“One stop shop” quick environmental approvals -to “simplify” business
Humane Society International Australia (HSI) 9th October Media Release, called upon Prime Minister Turnbull to call a halt to the disastrous and seriously faltering program to hand the Commonwealth’s environment powers to the states and territories, and to remove the “one-stop-shop” Bill that would permit such devolution. “It was the Howard Government, in which Mr Turnbull served as Environment Minister, that worked so hard to strike a sensible balance between national and state roles and responsibilities for environmental issues and it’s time to restore that balance,” said HSI Australia Campaign Director Michael Kennedy.
The Australian Government is committed to delivering a One-Stop Shop Bill for environmental approvals that will accredit state planning systems under national environmental law, to create a single environmental assessment and approval process for nationally protected matters.
The One-Stop Shop policy aims to simplify the approvals process for businesses, lead to swifter decisions and improve Australia’s investment climate, while maintaining the facade of high environmental standards.
It’s expected to result in regulatory savings to business of around $426 million a year, by reducing costs associated with delays to project approvals and administration. This policy is about savings for businesses, more convenience for planning approvals, not stronger environmental protection laws!
Federal Environment Minister Greg Hunt says that the “one-stop-shop will slash red tape and increase jobs and investment, whilst maintaining environmental standards.” One of the major obstacles to creating a one-stop-shop for environmental approvals is that “Australia’s federal system of government is more like a scrambled egg than a neatly layered cake”. Despite the wide range of ecosystems, territories, issues, biodiversity, and landscapes, they will all be unified under one process! It will wind back 30 years of legal protection for the environment and put at risk Australia’s World Heritage areas such as the Great Barrier Reef, Kakadu and the Tasmanian forests. On the contrary, we need MORE red tape to STRENGTHEN our environmental protection laws, not have them more easily processed!

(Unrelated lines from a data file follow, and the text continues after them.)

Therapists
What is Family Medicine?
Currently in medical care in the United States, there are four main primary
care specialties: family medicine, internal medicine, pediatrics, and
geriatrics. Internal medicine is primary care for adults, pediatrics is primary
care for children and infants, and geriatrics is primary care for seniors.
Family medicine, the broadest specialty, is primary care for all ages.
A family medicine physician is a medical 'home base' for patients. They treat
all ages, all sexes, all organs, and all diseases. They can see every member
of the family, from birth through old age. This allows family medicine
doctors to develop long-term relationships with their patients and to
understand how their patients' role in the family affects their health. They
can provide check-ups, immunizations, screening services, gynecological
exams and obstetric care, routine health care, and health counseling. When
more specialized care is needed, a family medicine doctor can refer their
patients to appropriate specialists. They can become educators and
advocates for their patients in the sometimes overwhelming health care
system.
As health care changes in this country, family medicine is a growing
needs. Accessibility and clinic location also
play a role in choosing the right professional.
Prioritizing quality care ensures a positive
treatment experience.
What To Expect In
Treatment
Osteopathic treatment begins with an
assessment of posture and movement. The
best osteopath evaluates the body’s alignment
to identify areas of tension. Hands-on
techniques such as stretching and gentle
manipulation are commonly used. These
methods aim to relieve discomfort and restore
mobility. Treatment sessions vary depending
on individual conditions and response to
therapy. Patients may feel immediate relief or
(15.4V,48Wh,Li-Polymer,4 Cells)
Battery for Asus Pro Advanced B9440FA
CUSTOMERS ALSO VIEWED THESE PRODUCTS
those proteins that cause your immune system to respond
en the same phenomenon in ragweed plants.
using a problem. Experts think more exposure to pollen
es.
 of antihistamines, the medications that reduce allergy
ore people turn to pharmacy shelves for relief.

It’s one-size-fits-all approach, of the Federal Government handing over approval powers to the States, for “development” projects! The latter should raise the red flag – on what should be for the benefit of conservation, biodiversity protection and upgraded protection laws, rather than for businesses and “development” approvals!
The Commonwealth proposes to transfer some of its current responsibilities under the Environment Protection and Biodiversity Conservation Act 1999 (Cth) (EPBC Act) to the States. VECCI Chief Executive Mark Stone says that “in the current economic climate, removing the roadblocks to job creation and productivity is crucial.”
Native species of animals can’t just be expected to adjust to “offsets”! They are not meant to be pieces on a chessboard, to be moved by business “players” for their convenience.
If the One Stop Shop policy is implemented, Minister Hunt can simply hand over his powers for this project to the Victorian Government, which has a clear conflict of interest in the Westernport project as both the proponents and regulators. Under the One Stop Shop, the approval of the Hastings port expansion will be a fait accompli.
The One Stop Shop policy will remove the last vestiges of federal oversight.
Since 1997, most native forests available for logging have been covered by RFAs. These have shielded wildlife and other heritage and conservation values from protection under Commonwealth environmental law by handing decision-making power to state governments. This is the same mechanism as the Commonwealth government’s proposed ‘one stop shop’ plan.
It is clear that the ‘One-stop-shop’ process would never raise the bar of state environmental laws, but would put in place a patchwork of different legal regimes that are far weaker than current Commonwealth conservation law, and inevitably trigger a new round of NGO legal challenges at the state and territory level.